EvaluationResult(test_results=[TestResult(name='test_case_0', success=True, metrics_data=[MetricData(name='Answer Relevancy', threshold=0.6, success=True, score=1.0, reason='The score is 1.00 because the answer is completely relevant and directly addresses the concern about shoe fit without any irrelevant information. Great job!', strict_mode=False, evaluation_model='gpt-4o', error=None, evaluation_cost=0.0027575, verbose_logs='Statements:\n[\n    "We offer a 30-day full refund at no extra cost."\n] \n \nVerdicts:\n[\n    {\n        "verdict": "yes",\n        "reason": null\n    }\n]')], conversational=False, multimodal=False, input="What if these shoes don't fit?", actual_output='We offer a 30-day full refund at no extra cost.', expected_output=None, context=None, retrieval_context=['All customers are eligible for a 30 day full refund at no extra cost.'])], confident_link=None)

In [12]:
## or you ca also run it stand alone
answer_relevancy_metric.measure(test_case)
print(answer_relevancy_metric.score)
print(answer_relevancy_metric.reason)

Output()

1.0
The score is 1.00 because the response is perfectly relevant and directly addresses the concern about shoe fit without any irrelevant information. Great job!
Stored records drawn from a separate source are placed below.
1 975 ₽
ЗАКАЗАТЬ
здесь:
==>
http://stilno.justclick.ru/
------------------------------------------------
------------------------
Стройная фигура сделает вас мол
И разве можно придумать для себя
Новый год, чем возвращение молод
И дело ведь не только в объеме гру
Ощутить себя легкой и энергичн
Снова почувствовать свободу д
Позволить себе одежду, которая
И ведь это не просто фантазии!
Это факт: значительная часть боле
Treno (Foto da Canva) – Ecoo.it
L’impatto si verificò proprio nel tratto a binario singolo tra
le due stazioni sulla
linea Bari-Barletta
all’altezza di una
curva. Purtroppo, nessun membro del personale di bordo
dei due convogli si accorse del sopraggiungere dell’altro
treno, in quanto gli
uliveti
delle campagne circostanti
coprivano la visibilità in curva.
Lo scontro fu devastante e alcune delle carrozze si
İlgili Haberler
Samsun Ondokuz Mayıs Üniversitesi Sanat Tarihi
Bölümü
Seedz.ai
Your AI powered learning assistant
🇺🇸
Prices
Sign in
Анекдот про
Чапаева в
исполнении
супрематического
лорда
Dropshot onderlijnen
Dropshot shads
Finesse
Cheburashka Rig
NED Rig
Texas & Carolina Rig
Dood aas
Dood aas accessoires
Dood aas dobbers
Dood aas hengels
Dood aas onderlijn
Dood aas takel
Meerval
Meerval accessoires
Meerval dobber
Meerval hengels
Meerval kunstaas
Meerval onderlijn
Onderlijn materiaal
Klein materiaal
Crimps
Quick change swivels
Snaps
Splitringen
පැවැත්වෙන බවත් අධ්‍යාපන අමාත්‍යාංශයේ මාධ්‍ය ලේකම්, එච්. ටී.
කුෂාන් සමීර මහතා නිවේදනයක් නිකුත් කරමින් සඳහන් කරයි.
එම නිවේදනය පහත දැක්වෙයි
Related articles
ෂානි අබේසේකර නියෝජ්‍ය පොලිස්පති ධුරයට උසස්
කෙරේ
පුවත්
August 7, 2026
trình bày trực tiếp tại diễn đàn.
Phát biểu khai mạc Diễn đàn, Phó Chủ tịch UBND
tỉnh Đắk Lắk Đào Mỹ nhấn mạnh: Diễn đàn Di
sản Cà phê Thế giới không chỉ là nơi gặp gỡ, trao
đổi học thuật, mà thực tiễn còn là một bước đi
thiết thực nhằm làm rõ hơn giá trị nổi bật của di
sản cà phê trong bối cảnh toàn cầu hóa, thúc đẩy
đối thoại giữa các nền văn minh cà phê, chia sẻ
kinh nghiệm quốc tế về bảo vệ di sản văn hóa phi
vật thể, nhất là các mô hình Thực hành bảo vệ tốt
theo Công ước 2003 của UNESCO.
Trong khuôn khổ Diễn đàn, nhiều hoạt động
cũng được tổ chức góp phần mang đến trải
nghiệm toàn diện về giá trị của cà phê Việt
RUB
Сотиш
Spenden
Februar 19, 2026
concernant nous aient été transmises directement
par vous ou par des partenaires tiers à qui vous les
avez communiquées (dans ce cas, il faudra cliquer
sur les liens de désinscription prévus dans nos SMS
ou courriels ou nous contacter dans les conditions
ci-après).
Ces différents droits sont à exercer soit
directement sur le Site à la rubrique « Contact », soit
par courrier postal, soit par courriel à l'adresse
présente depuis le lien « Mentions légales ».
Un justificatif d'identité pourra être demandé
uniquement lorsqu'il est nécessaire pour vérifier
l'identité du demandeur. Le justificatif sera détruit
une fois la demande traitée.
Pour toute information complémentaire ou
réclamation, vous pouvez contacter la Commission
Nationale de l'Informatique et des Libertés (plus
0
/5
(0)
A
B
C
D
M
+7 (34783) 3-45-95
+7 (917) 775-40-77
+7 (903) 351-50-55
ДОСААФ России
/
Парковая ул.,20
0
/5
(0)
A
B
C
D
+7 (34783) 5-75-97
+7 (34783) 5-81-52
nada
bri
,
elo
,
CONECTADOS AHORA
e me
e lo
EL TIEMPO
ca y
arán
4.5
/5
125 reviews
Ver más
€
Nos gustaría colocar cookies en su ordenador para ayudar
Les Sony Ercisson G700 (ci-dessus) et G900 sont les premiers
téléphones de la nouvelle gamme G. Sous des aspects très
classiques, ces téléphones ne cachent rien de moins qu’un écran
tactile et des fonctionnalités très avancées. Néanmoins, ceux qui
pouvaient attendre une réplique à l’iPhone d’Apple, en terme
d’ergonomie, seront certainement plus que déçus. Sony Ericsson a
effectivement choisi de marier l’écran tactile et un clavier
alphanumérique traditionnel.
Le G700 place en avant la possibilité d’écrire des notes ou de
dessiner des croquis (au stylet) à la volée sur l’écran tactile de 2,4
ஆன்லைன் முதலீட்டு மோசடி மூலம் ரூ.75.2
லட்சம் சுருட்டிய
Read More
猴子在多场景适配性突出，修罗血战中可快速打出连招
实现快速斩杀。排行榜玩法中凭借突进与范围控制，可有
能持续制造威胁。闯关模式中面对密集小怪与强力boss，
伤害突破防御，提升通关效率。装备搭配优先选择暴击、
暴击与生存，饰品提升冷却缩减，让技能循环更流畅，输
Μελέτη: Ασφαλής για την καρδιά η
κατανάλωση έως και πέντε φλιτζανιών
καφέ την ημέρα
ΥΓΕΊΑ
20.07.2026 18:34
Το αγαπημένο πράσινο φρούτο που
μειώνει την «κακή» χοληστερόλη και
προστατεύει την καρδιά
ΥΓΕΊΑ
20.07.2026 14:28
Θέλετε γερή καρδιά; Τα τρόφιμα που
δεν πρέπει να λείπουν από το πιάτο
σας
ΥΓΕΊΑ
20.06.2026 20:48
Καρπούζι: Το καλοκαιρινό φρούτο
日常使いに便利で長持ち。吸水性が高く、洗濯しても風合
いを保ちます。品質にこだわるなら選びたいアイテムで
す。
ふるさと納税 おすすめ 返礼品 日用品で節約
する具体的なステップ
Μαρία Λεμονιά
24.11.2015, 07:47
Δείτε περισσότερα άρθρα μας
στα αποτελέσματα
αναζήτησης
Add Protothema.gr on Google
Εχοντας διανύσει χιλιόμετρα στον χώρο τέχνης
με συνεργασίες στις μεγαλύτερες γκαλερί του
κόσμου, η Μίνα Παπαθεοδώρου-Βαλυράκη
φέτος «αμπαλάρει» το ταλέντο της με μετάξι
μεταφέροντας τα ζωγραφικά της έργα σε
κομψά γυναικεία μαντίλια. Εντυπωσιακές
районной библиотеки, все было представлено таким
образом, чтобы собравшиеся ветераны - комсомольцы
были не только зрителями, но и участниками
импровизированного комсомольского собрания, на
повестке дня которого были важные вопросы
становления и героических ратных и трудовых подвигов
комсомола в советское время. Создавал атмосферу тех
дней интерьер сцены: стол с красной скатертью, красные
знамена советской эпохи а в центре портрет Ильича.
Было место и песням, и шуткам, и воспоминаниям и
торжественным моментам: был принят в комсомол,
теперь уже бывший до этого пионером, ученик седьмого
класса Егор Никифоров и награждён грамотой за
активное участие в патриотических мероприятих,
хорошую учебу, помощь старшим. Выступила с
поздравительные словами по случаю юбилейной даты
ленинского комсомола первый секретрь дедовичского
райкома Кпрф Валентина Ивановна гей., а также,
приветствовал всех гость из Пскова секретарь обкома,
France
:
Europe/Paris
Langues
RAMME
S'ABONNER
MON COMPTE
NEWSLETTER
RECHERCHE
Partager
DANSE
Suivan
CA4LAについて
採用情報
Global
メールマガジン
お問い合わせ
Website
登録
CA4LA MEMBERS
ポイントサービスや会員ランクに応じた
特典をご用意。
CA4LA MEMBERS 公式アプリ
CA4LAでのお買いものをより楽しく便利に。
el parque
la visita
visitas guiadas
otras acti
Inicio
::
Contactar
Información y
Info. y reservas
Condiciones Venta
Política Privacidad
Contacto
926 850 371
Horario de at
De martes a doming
#### Some other Example Matricx

**G-Eval**: is a framework that uses LLMs with chain-of-thoughts (CoT) to evaluate LLM outputs based on ANY custom criteria. The G-Eval metric is the most versatile type of metric deepeval has to offer, and is capable of evaluating almost any use case with human-like accuracy.

In [13]:
from deepeval.metrics import GEval
from deepeval.test_case import LLMTestCaseParams

In [14]:

correctness_metric = GEval(
    name="Correctness",
    criteria="Determine whether the actual output is factually correct based on the expected output.",
    # NOTE: you can only provide either criteria or evaluation_steps, and not both
    evaluation_steps=[
        "Check whether the facts in 'actual output' contradicts any facts in 'expected output'",
        "You should also heavily penalize omission of detail",
        "Vague language, or contradicting OPINIONS, are OK"
    ],
    evaluation_params=[LLMTestCaseParams.INPUT, LLMTestCaseParams.ACTUAL_OUTPUT],
    threshold=0.6,
    model='gpt-4o',
    verbose_mode=False
)

In [15]:
test_case = LLMTestCase(
    input="The dog chased the cat up the tree, who ran up the tree?",
    actual_output="It depends, some might consider the cat, while others might argue the dog.",
    expected_output="The cat."
)

correctness_metric.measure(test_case)
print(correctness_metric.score)
print(correctness_metric.reason)

Output()

0.24787772456933815
The actual output uses vague language and does not directly identify the cat as the one who ran up the tree, omitting this detail.